吴恩达机器学习作业三 python实现

最新推荐文章于 2024-08-18 23:42:17 发布

理智点

最新推荐文章于 2024-08-18 23:42:17 发布

阅读量459

点赞数

文章标签：机器学习 python 人工智能

本文链接：https://blog.csdn.net/leezed525/article/details/131444808

版权

作业三

文章目录（嫌啰嗦可以直接看源代码）

第一题多元分类

在这里插入图片描述
让我们自己实现多元分类

1.1 读取数据集

在这里插入图片描述
读取数据集

代码

import numpy as np
import matplotlib.pyplot as plt
# 因为本次的数据集是.mat格式的，无法直接通过txt文件读取，因此我们需要通过这个方法来读取
from scipy.io import loadmat

data = loadmat('./ex3data1.mat')
x = data['X']
m = len(x)
y = data['y']
data

结果

在这里插入图片描述

讲解

本题中的数据集跟之前的文件不一样，是保存在一个.mat文件之中，因此我们也无法直接读取，故需要使用 scipy.io包的loadmat来读取mat文件，上面的结果也展示了读取出来的数据是什么样的

1.2 可视化数据

在这里插入图片描述

先展示单个数字

我们先看下单个图片的数据长什么样

代码

need_show_img_count = 100
show_img = x[need_show_img_count, :].reshape((20, 20))
print("这个数据的识别结果是", 0 if y[need_show_img_count, 0] == 10 else y[need_show_img_count, 0])
# 画出这幅图
plt.imshow(show_img, cmap='gray')
plt.show()

结果

在这里插入图片描述

讲解

因为我们获得的数据是一个5000 * 400的矩阵，代表着有5000张图片的灰度数据，每张图片是20 * 20 的尺寸，一维化就是400的大小，因此我们只需将400的数组重新组装成20 * 20的矩阵就可以获得图片通过plt.imshow(就可以获得这张图片)

完成题目所要求的100个随机数字展示

代码

random_selected_index = np.random.choice(len(x), 100)
need_show_data = x[random_selected_index]
need_show_img = None

for i in range(10):
    tmp_array = need_show_data[i * 10].reshape(20, 20)
    for j in range(1, 10):
        tmp_array = np.concatenate((tmp_array, need_show_data[i * 10 + j].reshape(20, 20)), axis=1)
    need_show_img = tmp_array if need_show_img is None else np.concatenate((need_show_img, tmp_array), axis=0)
print(need_show_img.shape)
plt.imshow(need_show_img, cmap='gray')
plt.show()

结果

在这里插入图片描述

思路

展示图片的方法就是跟上面展示单个图片的方法一样，只不过不一样的地方在于这次需要将图片拼接，具体的拼接方法看代码吧

1.3 Vectorizing Logistic Regression (矢量化逻辑回归)

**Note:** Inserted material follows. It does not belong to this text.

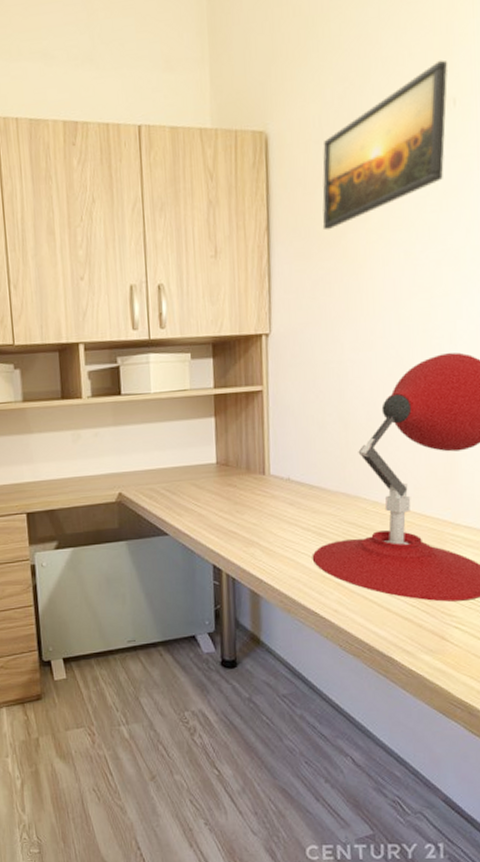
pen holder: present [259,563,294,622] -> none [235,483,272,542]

这里的内容主要是讲解了怎么使用矢量化的方式来进行逻辑回归的计算，没有具体的任务，故我不具体讲了

1.4 One-vs-all Classiﬁcation （一对一分类）

在这里插入图片描述
这里就是需要我们去解决这个问题了

先定义几个需要用的函数代码

# 定义一些函数
# sigmoid 函数
def sigmoid(z):
    return 1 / (1 + np.exp(-z))


# 预测函数
def h_fun(theta_param, x_param):
    return sigmoid(x_param @ theta_param)

# 定义损失函数
def cost_fun(theta_param, x_param, y_param, l):
    '''
    get cost Value
    :param theta_param: theta
    :param x_param: x
    :param y_param: y
    :param l: lambda
    :return: cost value
    '''
    theta_param = theta_param.reshape((x_param.shape[1], 1))
    tmp = h_fun(theta_param, x_param)
    first = np.multiply(y_param, np.log(tmp))
    second = np.multiply((1 - y_param), np.log(1 - tmp))
    return - 1 / m * (np.sum(first + second)) + l / (2 * m) * np.sum(np.power(theta_param, 2))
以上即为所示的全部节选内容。